*** Opening SOURCE DATA ***

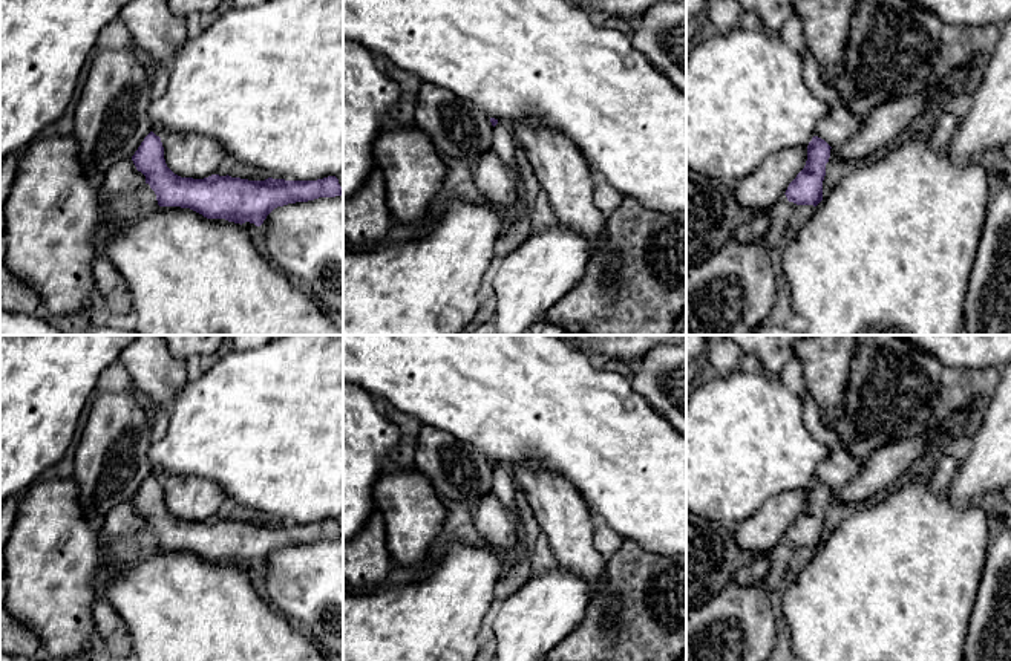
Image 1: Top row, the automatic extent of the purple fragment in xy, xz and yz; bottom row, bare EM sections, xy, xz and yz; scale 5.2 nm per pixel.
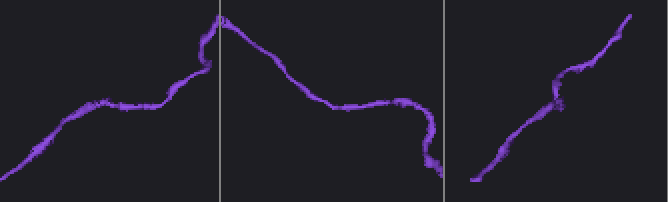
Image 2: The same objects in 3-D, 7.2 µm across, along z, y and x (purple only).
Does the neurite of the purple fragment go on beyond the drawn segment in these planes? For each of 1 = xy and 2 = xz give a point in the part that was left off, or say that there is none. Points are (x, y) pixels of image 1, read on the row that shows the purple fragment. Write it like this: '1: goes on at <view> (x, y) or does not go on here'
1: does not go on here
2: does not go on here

*** Closing SOURCE DATA ***
*** Opening SOURCE DATA ***

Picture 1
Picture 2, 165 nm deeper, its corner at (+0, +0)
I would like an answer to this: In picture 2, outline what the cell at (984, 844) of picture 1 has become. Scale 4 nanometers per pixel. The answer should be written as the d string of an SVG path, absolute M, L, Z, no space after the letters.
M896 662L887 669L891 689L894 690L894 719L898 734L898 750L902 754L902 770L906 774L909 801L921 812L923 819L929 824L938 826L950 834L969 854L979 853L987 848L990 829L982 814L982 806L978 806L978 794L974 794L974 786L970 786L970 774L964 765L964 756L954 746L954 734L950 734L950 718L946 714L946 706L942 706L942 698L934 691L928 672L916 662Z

*** Closing SOURCE DATA ***
*** Opening SOURCE DATA ***

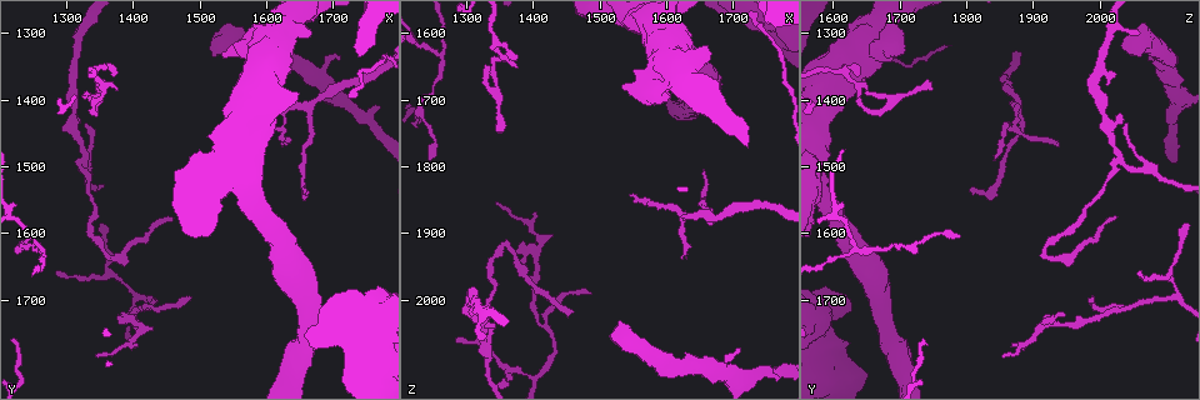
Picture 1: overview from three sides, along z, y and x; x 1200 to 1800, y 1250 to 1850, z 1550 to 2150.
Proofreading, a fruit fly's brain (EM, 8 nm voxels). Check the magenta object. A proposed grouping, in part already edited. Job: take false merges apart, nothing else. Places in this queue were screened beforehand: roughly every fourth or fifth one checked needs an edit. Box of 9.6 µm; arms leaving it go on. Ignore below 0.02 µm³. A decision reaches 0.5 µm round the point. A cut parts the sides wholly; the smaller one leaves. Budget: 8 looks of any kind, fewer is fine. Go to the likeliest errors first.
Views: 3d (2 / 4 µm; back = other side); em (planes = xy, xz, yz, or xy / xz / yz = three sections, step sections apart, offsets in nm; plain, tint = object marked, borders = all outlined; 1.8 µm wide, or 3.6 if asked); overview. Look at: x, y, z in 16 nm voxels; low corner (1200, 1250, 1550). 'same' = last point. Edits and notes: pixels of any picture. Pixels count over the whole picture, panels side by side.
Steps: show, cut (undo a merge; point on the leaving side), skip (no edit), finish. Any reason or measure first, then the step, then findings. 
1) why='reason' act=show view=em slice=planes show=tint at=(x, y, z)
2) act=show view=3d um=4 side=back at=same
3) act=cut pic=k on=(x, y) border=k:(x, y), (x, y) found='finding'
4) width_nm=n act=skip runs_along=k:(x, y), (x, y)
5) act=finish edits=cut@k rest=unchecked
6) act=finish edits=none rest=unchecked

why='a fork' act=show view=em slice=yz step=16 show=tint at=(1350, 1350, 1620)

*** Closing SOURCE DATA ***

• **PROBLEM STATEMENT**
Exactly how many lines of the records hold "skip"? Give the number without any words.

• **REPLY TO THE EXERCISE**
2